Moins d’un an avant l’élection présidentielle, ce devrait être en ce printemps la saison des premières amours entre futurs alliés en vue de ce scrutin décisif. Mais c’est plutôt la valse aux adieux ! Coup sur coup, Élisabeth Borne et Boris Vallaud ont quitté les instances dirigeantes de leur parti. Personne n’en a rien à faire ? Peut-être, tant ces deux personnalités sont dépourvues de charisme, éloignées de l’incarnation d’un idéal et orphelines d’un socle électoral national. Toutefois, leurs défections peuvent se révéler lourdes de conséquences, parce qu’elles surviennent à un moment bien particulier dans la précampagne.
La démission d’Élisabeth Borne : un désaveu pour Gabriel Attal
Élisabeth Borne était jusqu’à mercredi dernier présidente du conseil national du parti Renaissance. Elle s’en est retirée parce qu’elle « ne se retrouve pas complètement dans la ligne, qui n’est pas forcément débattue au sein de Renaissance ». Cette démission est intervenue juste après le passage en force de Gabriel Attal pour la présidentielle, passage en force qui devait être entériné par le conseil national mardi prochain. Pour les distraits qui n’auraient pas vu dans le geste d’Élisabeth Borne un désaveu cinglant de son prédécesseur à Matignon, celle-ci a déclaré ce dimanche : « Je fais partie d’une génération qui s’engageait davantage pour des idées, moins pour des postes. » Super ambiance en ex-macronie !
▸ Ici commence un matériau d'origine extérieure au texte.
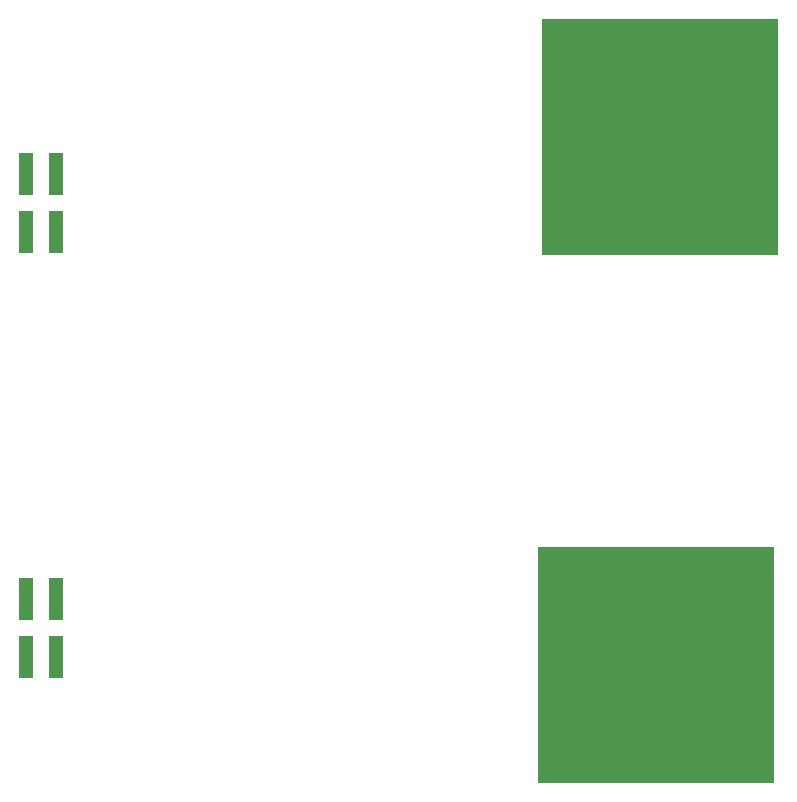
<source format=gbr>
%TF.GenerationSoftware,KiCad,Pcbnew,9.0.6*%
%TF.CreationDate,2025-12-19T02:54:44-05:00*%
%TF.ProjectId,CSI_Tester,4353495f-5465-4737-9465-722e6b696361,rev?*%
%TF.SameCoordinates,Original*%
%TF.FileFunction,Paste,Top*%
%TF.FilePolarity,Positive*%
%FSLAX46Y46*%
G04 Gerber Fmt 4.6, Leading zero omitted, Abs format (unit mm)*
G04 Created by KiCad (PCBNEW 9.0.6) date 2025-12-19 02:54:44*
%MOMM*%
%LPD*%
G01*
G04 APERTURE LIST*
%ADD10R,1.270000X3.680000*%
%ADD11R,20.000000X20.000000*%
G04 APERTURE END LIST*
D10*
%TO.C,J1*%
X93270000Y-104425000D03*
X93270000Y-109375000D03*
X90730000Y-104425000D03*
X90730000Y-109375000D03*
%TD*%
D11*
%TO.C,R1*%
X144000000Y-110000000D03*
%TD*%
%TO.C,R2*%
X144400000Y-65300000D03*
%TD*%
D10*
%TO.C,J2*%
X93270000Y-68425000D03*
X93270000Y-73375000D03*
X90730000Y-68425000D03*
X90730000Y-73375000D03*
%TD*%
M02*

</source>
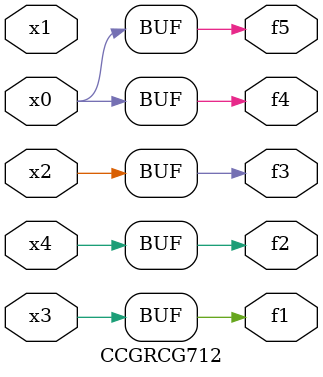
<source format=v>
module CCGRCG712(
	input x0, x1, x2, x3, x4,
	output f1, f2, f3, f4, f5
);
	assign f1 = x3;
	assign f2 = x4;
	assign f3 = x2;
	assign f4 = x0;
	assign f5 = x0;
endmodule

</source>
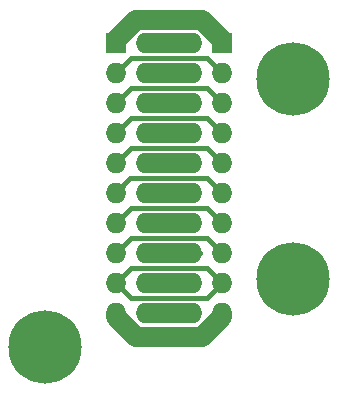
<source format=gtl>
G04 #@! TF.GenerationSoftware,KiCad,Pcbnew,(2016-12-15 revision b13c7e4)-master*
G04 #@! TF.CreationDate,2017-01-30T13:25:33-07:00*
G04 #@! TF.ProjectId,carriage_connector,63617272696167655F636F6E6E656374,0.5*
G04 #@! TF.FileFunction,Copper,L1,Top,Signal*
G04 #@! TF.FilePolarity,Positive*
%FSLAX46Y46*%
G04 Gerber Fmt 4.6, Leading zero omitted, Abs format (unit mm)*
G04 Created by KiCad (PCBNEW (2016-12-15 revision b13c7e4)-master) date Mon Jan 30 13:25:33 2017*
%MOMM*%
%LPD*%
G01*
G04 APERTURE LIST*
%ADD10C,0.100000*%
%ADD11C,6.200000*%
%ADD12R,1.727200X1.727200*%
%ADD13O,1.727200X1.727200*%
%ADD14C,1.727200*%
%ADD15C,0.400000*%
G04 APERTURE END LIST*
D10*
D11*
X156000000Y-113000000D03*
X135000000Y-118720000D03*
X156000000Y-96000000D03*
D12*
X150000000Y-93000000D03*
D13*
X147460000Y-93000000D03*
X150000000Y-95540000D03*
X147460000Y-95540000D03*
X150000000Y-98080000D03*
X147460000Y-98080000D03*
X150000000Y-100620000D03*
X147460000Y-100620000D03*
X150000000Y-103160000D03*
X147460000Y-103160000D03*
X150000000Y-105700000D03*
X147460000Y-105700000D03*
X150000000Y-108240000D03*
X147460000Y-108240000D03*
X150000000Y-110780000D03*
X147460000Y-110780000D03*
X150000000Y-113320000D03*
X147460000Y-113320000D03*
X150000000Y-115860000D03*
X147460000Y-115860000D03*
X143540000Y-115860000D03*
X141000000Y-115860000D03*
X143540000Y-113320000D03*
X141000000Y-113320000D03*
X143540000Y-110780000D03*
X141000000Y-110780000D03*
X143540000Y-108240000D03*
X141000000Y-108240000D03*
X143540000Y-105700000D03*
X141000000Y-105700000D03*
X143540000Y-103160000D03*
X141000000Y-103160000D03*
X143540000Y-100620000D03*
X141000000Y-100620000D03*
X143540000Y-98080000D03*
X141000000Y-98080000D03*
X143540000Y-95540000D03*
X141000000Y-95540000D03*
X143540000Y-93000000D03*
D12*
X141000000Y-93000000D03*
D14*
X150000000Y-116144643D02*
X148288453Y-117856190D01*
X142708660Y-117856190D02*
X141000000Y-116147530D01*
X148288453Y-117856190D02*
X142708660Y-117856190D01*
X141000000Y-116147530D02*
X141000000Y-115860000D01*
X150000000Y-115860000D02*
X150000000Y-116144643D01*
X143540000Y-115860000D02*
X147460000Y-115860000D01*
X143540000Y-113320000D02*
X147460000Y-113320000D01*
D15*
X148730208Y-112050208D02*
X150000000Y-113320000D01*
X141030000Y-113320000D02*
X142299792Y-112050208D01*
X142299792Y-112050208D02*
X148730208Y-112050208D01*
X141000000Y-113320000D02*
X141030000Y-113320000D01*
X150000000Y-113320000D02*
X148730440Y-114589560D01*
X142269560Y-114589560D02*
X141000000Y-113320000D01*
X142269560Y-114589560D02*
X148730440Y-114589560D01*
D14*
X143540000Y-110780000D02*
X147460000Y-110780000D01*
D15*
X147460000Y-110780000D02*
X148129870Y-110780000D01*
X143540000Y-110540000D02*
X143540000Y-110780000D01*
D14*
X143540000Y-108240000D02*
X147460000Y-108240000D01*
D15*
X143240000Y-108240000D02*
X143540000Y-108240000D01*
D14*
X143540000Y-105700000D02*
X147460000Y-105700000D01*
X143540000Y-103160000D02*
X147460000Y-103160000D01*
D15*
X148729309Y-109509309D02*
X150000000Y-110780000D01*
X142270691Y-109509309D02*
X148729309Y-109509309D01*
X141000000Y-110780000D02*
X142270691Y-109509309D01*
D14*
X143540000Y-100620000D02*
X147460000Y-100620000D01*
X143540000Y-98080000D02*
X147460000Y-98080000D01*
X143540000Y-95540000D02*
X147460000Y-95540000D01*
X141000000Y-93000000D02*
X141000000Y-92696452D01*
X141000000Y-92696452D02*
X142693237Y-91003215D01*
X142693237Y-91003215D02*
X148303144Y-91003215D01*
X148303144Y-91003215D02*
X150000000Y-92700071D01*
X150000000Y-92700071D02*
X150000000Y-93000000D01*
X143540000Y-93000000D02*
X147460000Y-93000000D01*
D15*
X148729468Y-94269468D02*
X150000000Y-95540000D01*
X142270532Y-94269468D02*
X148729468Y-94269468D01*
X141000000Y-95540000D02*
X142270532Y-94269468D01*
X148730942Y-96810942D02*
X150000000Y-98080000D01*
X142269058Y-96810942D02*
X148730942Y-96810942D01*
X141000000Y-98080000D02*
X142269058Y-96810942D01*
X148730807Y-99350807D02*
X150000000Y-100620000D01*
X142269193Y-99350807D02*
X148730807Y-99350807D01*
X141000000Y-100620000D02*
X142269193Y-99350807D01*
X148731359Y-101891359D02*
X150000000Y-103160000D01*
X142268641Y-101891359D02*
X148731359Y-101891359D01*
X141000000Y-103160000D02*
X142268641Y-101891359D01*
X148731865Y-104431865D02*
X150000000Y-105700000D01*
X141000000Y-105700000D02*
X142268135Y-104431865D01*
X142268135Y-104431865D02*
X148731865Y-104431865D01*
X148727875Y-106967875D02*
X150000000Y-108240000D01*
X142272125Y-106967875D02*
X148727875Y-106967875D01*
X141000000Y-108240000D02*
X142272125Y-106967875D01*
M02*

</source>
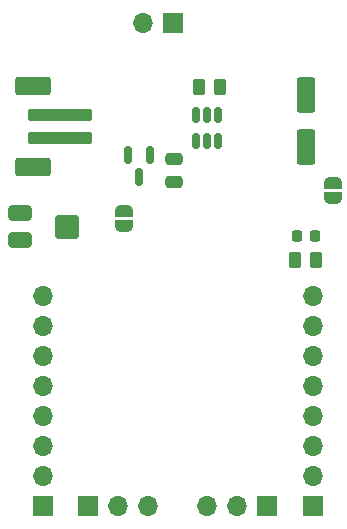
<source format=gbr>
%TF.GenerationSoftware,KiCad,Pcbnew,8.0.6*%
%TF.CreationDate,2025-10-11T08:40:00-07:00*%
%TF.ProjectId,cnft-tpl-esp32cam,636e6674-2d74-4706-9c2d-657370333263,rev?*%
%TF.SameCoordinates,Original*%
%TF.FileFunction,Soldermask,Top*%
%TF.FilePolarity,Negative*%
%FSLAX46Y46*%
G04 Gerber Fmt 4.6, Leading zero omitted, Abs format (unit mm)*
G04 Created by KiCad (PCBNEW 8.0.6) date 2025-10-11 08:40:00*
%MOMM*%
%LPD*%
G01*
G04 APERTURE LIST*
G04 Aperture macros list*
%AMRoundRect*
0 Rectangle with rounded corners*
0 $1 Rounding radius*
0 $2 $3 $4 $5 $6 $7 $8 $9 X,Y pos of 4 corners*
0 Add a 4 corners polygon primitive as box body*
4,1,4,$2,$3,$4,$5,$6,$7,$8,$9,$2,$3,0*
0 Add four circle primitives for the rounded corners*
1,1,$1+$1,$2,$3*
1,1,$1+$1,$4,$5*
1,1,$1+$1,$6,$7*
1,1,$1+$1,$8,$9*
0 Add four rect primitives between the rounded corners*
20,1,$1+$1,$2,$3,$4,$5,0*
20,1,$1+$1,$4,$5,$6,$7,0*
20,1,$1+$1,$6,$7,$8,$9,0*
20,1,$1+$1,$8,$9,$2,$3,0*%
%AMFreePoly0*
4,1,19,0.500000,-0.750000,0.000000,-0.750000,0.000000,-0.744911,-0.071157,-0.744911,-0.207708,-0.704816,-0.327430,-0.627875,-0.420627,-0.520320,-0.479746,-0.390866,-0.500000,-0.250000,-0.500000,0.250000,-0.479746,0.390866,-0.420627,0.520320,-0.327430,0.627875,-0.207708,0.704816,-0.071157,0.744911,0.000000,0.744911,0.000000,0.750000,0.500000,0.750000,0.500000,-0.750000,0.500000,-0.750000,
$1*%
%AMFreePoly1*
4,1,19,0.000000,0.744911,0.071157,0.744911,0.207708,0.704816,0.327430,0.627875,0.420627,0.520320,0.479746,0.390866,0.500000,0.250000,0.500000,-0.250000,0.479746,-0.390866,0.420627,-0.520320,0.327430,-0.627875,0.207708,-0.704816,0.071157,-0.744911,0.000000,-0.744911,0.000000,-0.750000,-0.500000,-0.750000,-0.500000,0.750000,0.000000,0.750000,0.000000,0.744911,0.000000,0.744911,
$1*%
G04 Aperture macros list end*
%ADD10RoundRect,0.250000X0.750000X-0.400000X0.750000X0.400000X-0.750000X0.400000X-0.750000X-0.400000X0*%
%ADD11RoundRect,0.250000X0.750000X-0.750000X0.750000X0.750000X-0.750000X0.750000X-0.750000X-0.750000X0*%
%ADD12R,1.700000X1.700000*%
%ADD13O,1.700000X1.700000*%
%ADD14RoundRect,0.150000X-0.150000X0.587500X-0.150000X-0.587500X0.150000X-0.587500X0.150000X0.587500X0*%
%ADD15RoundRect,0.250000X-0.475000X0.250000X-0.475000X-0.250000X0.475000X-0.250000X0.475000X0.250000X0*%
%ADD16RoundRect,0.150000X0.150000X-0.512500X0.150000X0.512500X-0.150000X0.512500X-0.150000X-0.512500X0*%
%ADD17RoundRect,0.250000X2.500000X-0.250000X2.500000X0.250000X-2.500000X0.250000X-2.500000X-0.250000X0*%
%ADD18RoundRect,0.250000X1.250000X-0.550000X1.250000X0.550000X-1.250000X0.550000X-1.250000X-0.550000X0*%
%ADD19RoundRect,0.250000X-0.262500X-0.450000X0.262500X-0.450000X0.262500X0.450000X-0.262500X0.450000X0*%
%ADD20FreePoly0,90.000000*%
%ADD21FreePoly1,90.000000*%
%ADD22RoundRect,0.250000X0.262500X0.450000X-0.262500X0.450000X-0.262500X-0.450000X0.262500X-0.450000X0*%
%ADD23RoundRect,0.250000X-0.550000X1.250000X-0.550000X-1.250000X0.550000X-1.250000X0.550000X1.250000X0*%
%ADD24RoundRect,0.218750X-0.218750X-0.256250X0.218750X-0.256250X0.218750X0.256250X-0.218750X0.256250X0*%
G04 APERTURE END LIST*
D10*
%TO.C,RV1*%
X2191000Y31412800D03*
D11*
X6191000Y32562800D03*
D10*
X2191000Y33712800D03*
%TD*%
D12*
%TO.C,SW1*%
X15118400Y49835200D03*
D13*
X12578400Y49835200D03*
%TD*%
D14*
%TO.C,U2*%
X13208000Y38608000D03*
X11308000Y38608000D03*
X12258000Y36733000D03*
%TD*%
D12*
%TO.C,J2*%
X4114800Y8880000D03*
D13*
X4114800Y11420000D03*
X4114800Y13960000D03*
X4114800Y16500000D03*
X4114800Y19040000D03*
X4114800Y21580000D03*
X4114800Y24120000D03*
X4114800Y26660000D03*
%TD*%
D15*
%TO.C,C1*%
X15240000Y38275000D03*
X15240000Y36375000D03*
%TD*%
D16*
%TO.C,U1*%
X17084000Y39776400D03*
X18034000Y39776400D03*
X18984000Y39776400D03*
X18984000Y42051400D03*
X18034000Y42051400D03*
X17084000Y42051400D03*
%TD*%
D17*
%TO.C,J3*%
X5547400Y40031500D03*
X5547400Y42031500D03*
D18*
X3297400Y37631500D03*
X3297400Y44431500D03*
%TD*%
D19*
%TO.C,R2*%
X25440500Y29743400D03*
X27265500Y29743400D03*
%TD*%
D20*
%TO.C,JP2*%
X11023600Y32624000D03*
D21*
X11023600Y33924000D03*
%TD*%
D12*
%TO.C,J5*%
X7950000Y8890000D03*
D13*
X10490000Y8890000D03*
X13030000Y8890000D03*
%TD*%
D22*
%TO.C,R1*%
X19137500Y44373800D03*
X17312500Y44373800D03*
%TD*%
D20*
%TO.C,JP1*%
X28702000Y34986200D03*
D21*
X28702000Y36286200D03*
%TD*%
D23*
%TO.C,C2*%
X26390600Y43719200D03*
X26390600Y39319200D03*
%TD*%
D24*
%TO.C,D1*%
X25603000Y31750000D03*
X27178000Y31750000D03*
%TD*%
D12*
%TO.C,J1*%
X26980000Y8880000D03*
D13*
X26980000Y11420000D03*
X26980000Y13960000D03*
X26980000Y16500000D03*
X26980000Y19040000D03*
X26980000Y21580000D03*
X26980000Y24120000D03*
X26980000Y26660000D03*
%TD*%
D12*
%TO.C,J4*%
X23114000Y8890000D03*
D13*
X20574000Y8890000D03*
X18034000Y8890000D03*
%TD*%
M02*

</source>
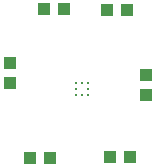
<source format=gtp>
G75*
%MOIN*%
%OFA0B0*%
%FSLAX24Y24*%
%IPPOS*%
%LPD*%
%AMOC8*
5,1,8,0,0,1.08239X$1,22.5*
%
%ADD10C,0.0120*%
%ADD11R,0.0433X0.0394*%
%ADD12R,0.0394X0.0433*%
D10*
X004327Y003236D03*
X004524Y003236D03*
X004721Y003236D03*
X004721Y003433D03*
X004721Y003630D03*
X004524Y003630D03*
X004327Y003630D03*
X004327Y003433D03*
D11*
X002792Y001119D03*
X003461Y001119D03*
X005434Y001161D03*
X006103Y001161D03*
X006001Y006041D03*
X005331Y006041D03*
X003910Y006075D03*
X003241Y006075D03*
D12*
X002100Y004284D03*
X002100Y003615D03*
X006631Y003890D03*
X006631Y003221D03*
M02*

</source>
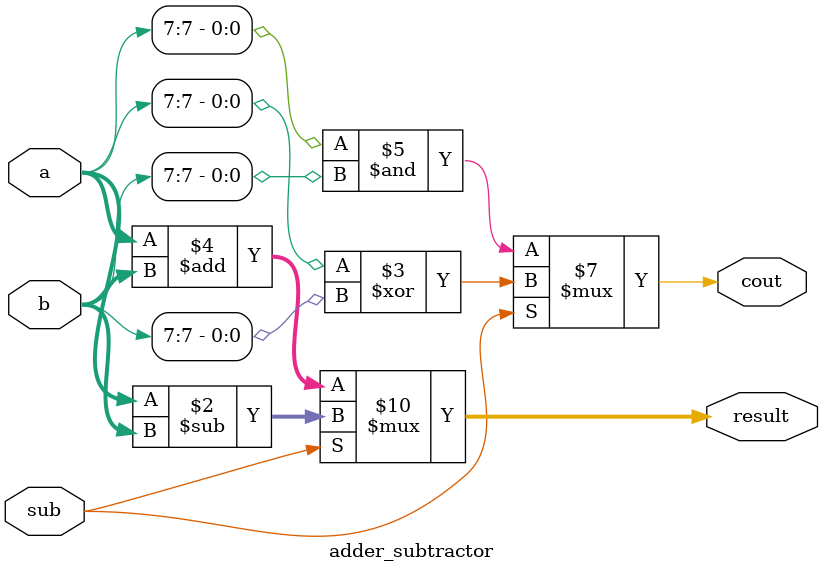
<source format=v>
module adder_subtractor(a, b, sub, result, cout);
  input [7:0] a, b;
  input sub;
  output [7:0] result;
  output cout;

  always @* begin
    if (sub) begin
      result = a - b;
      cout = a[7] ^ b[7];
    end else begin
      result = a + b;
      cout = a[7] & b[7];
    end
  end
endmodule

</source>
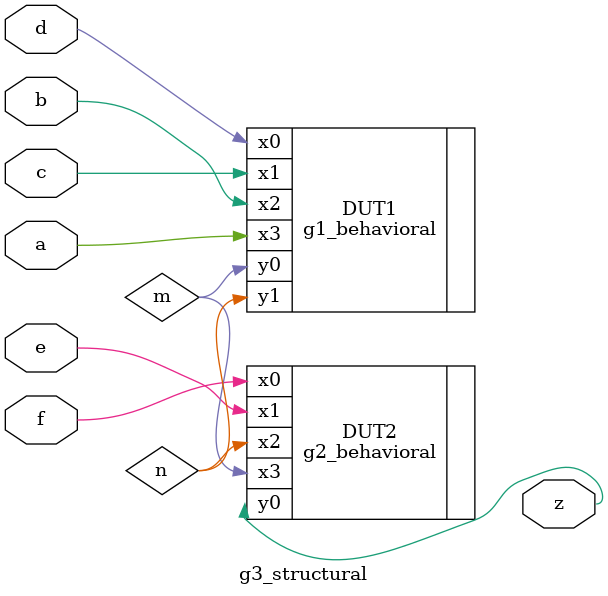
<source format=v>
`timescale 1ns / 1ps
module g3_structural(input a,b,c,d,e,f, output z);

	wire m, n; //m is y1, n is y2

	g1_behavioral DUT1(.x3(a), .x2(b), .x1(c), .x0(d), .y0(m), .y1(n));
	g2_behavioral DUT2(.x3(m), .x2(n), .x1(e), .x0(f), .y0(z));

endmodule

</source>
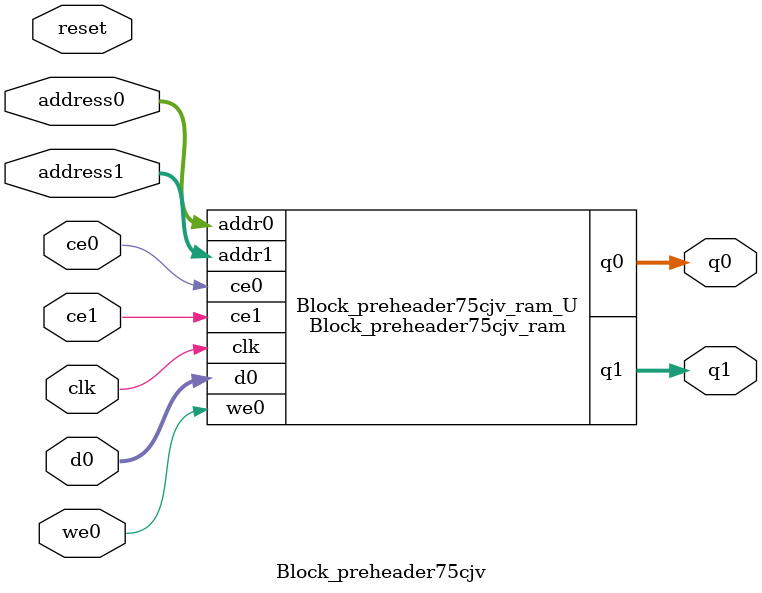
<source format=v>
`timescale 1 ns / 1 ps
module Block_preheader75cjv_ram (addr0, ce0, d0, we0, q0, addr1, ce1, q1,  clk);

parameter DWIDTH = 5;
parameter AWIDTH = 8;
parameter MEM_SIZE = 192;

input[AWIDTH-1:0] addr0;
input ce0;
input[DWIDTH-1:0] d0;
input we0;
output reg[DWIDTH-1:0] q0;
input[AWIDTH-1:0] addr1;
input ce1;
output reg[DWIDTH-1:0] q1;
input clk;

(* ram_style = "distributed" *)reg [DWIDTH-1:0] ram[0:MEM_SIZE-1];




always @(posedge clk)  
begin 
    if (ce0) begin
        if (we0) 
            ram[addr0] <= d0; 
        q0 <= ram[addr0];
    end
end


always @(posedge clk)  
begin 
    if (ce1) begin
        q1 <= ram[addr1];
    end
end


endmodule

`timescale 1 ns / 1 ps
module Block_preheader75cjv(
    reset,
    clk,
    address0,
    ce0,
    we0,
    d0,
    q0,
    address1,
    ce1,
    q1);

parameter DataWidth = 32'd5;
parameter AddressRange = 32'd192;
parameter AddressWidth = 32'd8;
input reset;
input clk;
input[AddressWidth - 1:0] address0;
input ce0;
input we0;
input[DataWidth - 1:0] d0;
output[DataWidth - 1:0] q0;
input[AddressWidth - 1:0] address1;
input ce1;
output[DataWidth - 1:0] q1;



Block_preheader75cjv_ram Block_preheader75cjv_ram_U(
    .clk( clk ),
    .addr0( address0 ),
    .ce0( ce0 ),
    .we0( we0 ),
    .d0( d0 ),
    .q0( q0 ),
    .addr1( address1 ),
    .ce1( ce1 ),
    .q1( q1 ));

endmodule


</source>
Boris Vallaud quitte la direction du PS, Olivier Faure affaibli
Boris Vallaud a quitté vendredi soir la direction du Parti socialiste avec ses troupes. Cette démission met officiellement en minorité le premier secrétaire Olivier Faure, réfugié ce dimanche à Château-Chinon pour célébrer le 45e anniversaire de l’élection de François Mitterrand, le 10 mai 1981. Mais ce lundi est un autre jour, peu riant pour celui qui défendait encore, mardi dernier, la cause de la « primaire unitaire » lors d’un meeting à La Bellevilloise, à Paris, entouré de Clémentine Autain, Marine Tondelier, Lucie Castets ou François Ruffin. C’est justement son adhésion solitaire à cette primaire mal dégrossie que Vallaud reproche à Faure. Lequel peut désormais dire adieu à cette initiative, à une éventuelle candidature en 2027… et même peut-être à son fauteuil de premier secrétaire.
François Hollande savoure la zizanie
D’ailleurs, François Hollande cachait mal sa joie, dimanche, lorsqu’il expliquait les conséquences de cette défection : « Il n’y aura pas de primaire pour désigner un candidat avec la gauche au-delà du PS. C’est fini, c’est terminé. » Tout ce qui ajoute à la zizanie au sein de son camp ne peut que ravir l’ex-chef de l’État, qui espère se présenter, après les échauffourées, comme le rassembleur, voire l’homme providentiel.
Le malheur des uns fait le bonheur des autres
Il n’est pas le seul à observer avec une bienveillance intéressée ce grabuge microcosmique. Édouard Philippe, qui réunissait ce dimanche ses cadres à Reims, peut trouver dans ces claquages de portes une validation de sa « stratégie » de favori, tapi dans la tranchée... Gabriel Attal s’agite mais n’obtient aucun ralliement et encaisse même une défection. Le maire du Havre, lui, espère pouvoir afficher d’ici quelques semaines ou quelques mois des soutiens de poids, dont le moindre ne serait pas le garde des Sceaux Gérald Darmanin. Jean-Luc Mélenchon, il y a huit jours, a assorti son annonce officielle de candidature de cette phrase : « Nous, c’est carré. » Chez ses ennemis sociaux-démocrates, c’est plus que flou ! Philippe et Mélenchon : voilà deux candidats déclarés que tout oppose, mais qui tous deux doivent considérer que le malheur des uns (Attal et Faure) fait leur propre bonheur.